Toxic masculinity isn’t just about behaving like a man. Instead, it involves the extreme pressure some men may feel to act in a way that is actually harmful.
There are many definitions of “toxic masculinity” that appear in research as well as pop culture. Some researchers have come to agree that toxic masculinity has three core components:
- Toughness: This is the notion that men should be physically strong, emotionally callous, and behaviorally aggressive.
- Antifeminity: This involves the idea that men should reject anything that is considered to be feminine, such as showing emotion or accepting help.
- Power: This is the assumption that men must work toward obtaining power and status (social and financial) so they can gain the respect of others.

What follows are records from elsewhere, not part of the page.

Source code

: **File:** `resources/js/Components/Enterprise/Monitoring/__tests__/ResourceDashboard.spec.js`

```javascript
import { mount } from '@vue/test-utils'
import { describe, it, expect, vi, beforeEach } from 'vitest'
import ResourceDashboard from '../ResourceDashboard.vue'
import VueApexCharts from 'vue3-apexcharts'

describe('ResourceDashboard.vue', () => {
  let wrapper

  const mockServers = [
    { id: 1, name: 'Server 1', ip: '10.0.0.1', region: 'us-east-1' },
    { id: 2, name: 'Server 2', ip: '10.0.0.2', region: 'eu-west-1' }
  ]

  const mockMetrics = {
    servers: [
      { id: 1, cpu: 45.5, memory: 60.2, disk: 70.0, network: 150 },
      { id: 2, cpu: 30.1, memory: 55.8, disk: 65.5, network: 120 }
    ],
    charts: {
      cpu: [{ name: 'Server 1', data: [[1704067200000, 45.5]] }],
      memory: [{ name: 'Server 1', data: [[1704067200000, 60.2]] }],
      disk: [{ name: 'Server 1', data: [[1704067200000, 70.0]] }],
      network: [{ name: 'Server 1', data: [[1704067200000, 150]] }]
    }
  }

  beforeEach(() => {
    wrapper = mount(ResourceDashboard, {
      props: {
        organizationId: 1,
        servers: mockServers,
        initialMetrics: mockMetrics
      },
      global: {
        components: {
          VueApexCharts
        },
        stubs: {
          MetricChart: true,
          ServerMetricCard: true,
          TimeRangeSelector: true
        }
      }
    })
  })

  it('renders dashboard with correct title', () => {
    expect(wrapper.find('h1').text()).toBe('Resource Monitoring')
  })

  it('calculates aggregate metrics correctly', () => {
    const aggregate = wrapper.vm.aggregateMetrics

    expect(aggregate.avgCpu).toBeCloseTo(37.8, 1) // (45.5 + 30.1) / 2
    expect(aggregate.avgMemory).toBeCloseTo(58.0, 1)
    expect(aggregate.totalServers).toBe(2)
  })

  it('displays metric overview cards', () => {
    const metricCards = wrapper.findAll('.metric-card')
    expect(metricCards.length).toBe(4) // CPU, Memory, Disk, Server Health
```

Toxic masculinity glorifies unhealthy habits. It’s the notion that “self-care is for women” and men should treat their bodies like machines by skimping on sleep, working out even when they’re injured, and pushing themselves to their physical limits.

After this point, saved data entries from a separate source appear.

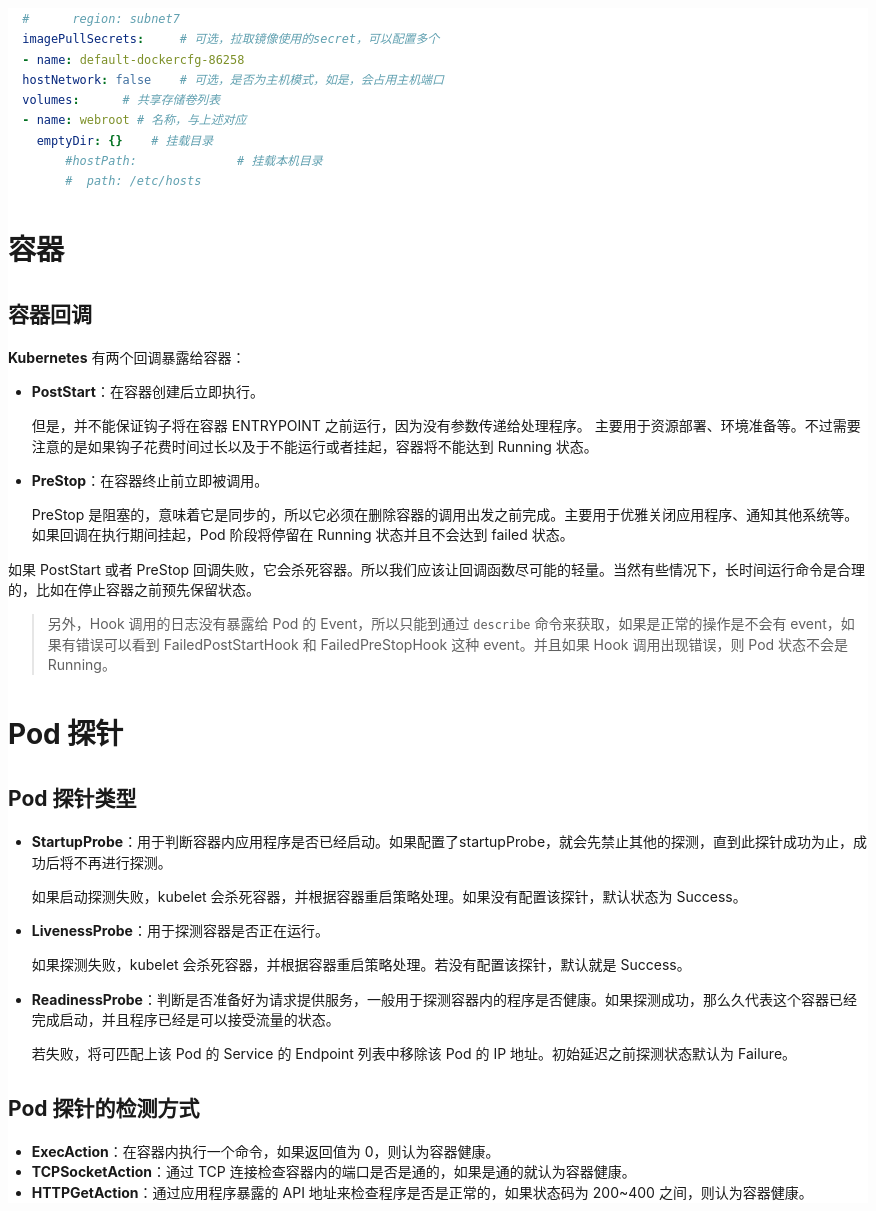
 ```yaml
  #      region: subnet7
  imagePullSecrets:     # 可选，拉取镜像使用的secret，可以配置多个
  - name: default-dockercfg-86258
  hostNetwork: false    # 可选，是否为主机模式，如是，会占用主机端口
  volumes:      # 共享存储卷列表
  - name: webroot # 名称，与上述对应
    emptyDir: {}    # 挂载目录
        #hostPath:              # 挂载本机目录
        #  path: /etc/hosts
```

# 容器

## 容器回调

**Kubernetes** 有两个回调暴露给容器：

- **PostStart**：在容器创建后立即执行。

  但是，并不能保证钩子将在容器 ENTRYPOINT 之前运行，因为没有参数传递给处理程序。 主要用于资源部署、环境准备等。不过需要注意的是如果钩子花费时间过长以及于不能运行或者挂起，容器将不能达到 Running 状态。

- **PreStop**：在容器终止前立即被调用。

  PreStop 是阻塞的，意味着它是同步的，所以它必须在删除容器的调用出发之前完成。主要用于优雅关闭应用程序、通知其他系统等。如果回调在执行期间挂起，Pod 阶段将停留在 Running 状态并且不会达到 failed 状态。

如果 PostStart 或者 PreStop 回调失败，它会杀死容器。所以我们应该让回调函数尽可能的轻量。当然有些情况下，长时间运行命令是合理的，比如在停止容器之前预先保留状态。

> 另外，Hook 调用的日志没有暴露给 Pod 的 Event，所以只能到通过 `describe` 命令来获取，如果是正常的操作是不会有 event，如果有错误可以看到 FailedPostStartHook 和 FailedPreStopHook 这种 event。并且如果 Hook 调用出现错误，则 Pod 状态不会是 Running。

# Pod 探针

## Pod 探针类型

- **StartupProbe**：用于判断容器内应用程序是否已经启动。如果配置了startupProbe，就会先禁止其他的探测，直到此探针成功为止，成功后将不再进行探测。

  如果启动探测失败，kubelet 会杀死容器，并根据容器重启策略处理。如果没有配置该探针，默认状态为 Success。

- **LivenessProbe**：用于探测容器是否正在运行。

  如果探测失败，kubelet 会杀死容器，并根据容器重启策略处理。若没有配置该探针，默认就是 Success。

- **ReadinessProbe**：判断是否准备好为请求提供服务，一般用于探测容器内的程序是否健康。如果探测成功，那么久代表这个容器已经完成启动，并且程序已经是可以接受流量的状态。

  若失败，将可匹配上该 Pod 的 Service 的 Endpoint 列表中移除该 Pod 的 IP 地址。初始延迟之前探测状态默认为 Failure。

## Pod 探针的检测方式

- **ExecAction**：在容器内执行一个命令，如果返回值为 0，则认为容器健康。
- **TCPSocketAction**：通过 TCP 连接检查容器内的端口是否是通的，如果是通的就认为容器健康。
- **HTTPGetAction**：通过应用程序暴露的 API 地址来检查程序是否是正常的，如果状态码为 200~400 之间，则认为容器健康。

In addition to pushing themselves hard physically, toxic masculinity discourages men from seeing doctors.
A 2011 study found that men who held the strongest beliefs about masculinity were only half as likely as men with more moderate beliefs about masculinity to get preventative health care.2 Seeing a physician for an annual physical, for example, runs contrary to some men’s beliefs about toughness.
In addition to avoiding preventative treatment, toxic masculinity also encourages unhealthy behaviors.
The expression "boys will be boys" attempts to explain away aggressive behaviors that a small number of children exhibit by linking it with "natural" or "biological" impulses, without examining other reasons for the aggression.
A 2007 study found that the more men conformed to masculine norms, the more likely they were to engage in risky behaviors, such as heavy drinking, using tobacco, and avoiding vegetables. In addition, they were more likely to view such risky choices as being “normal.”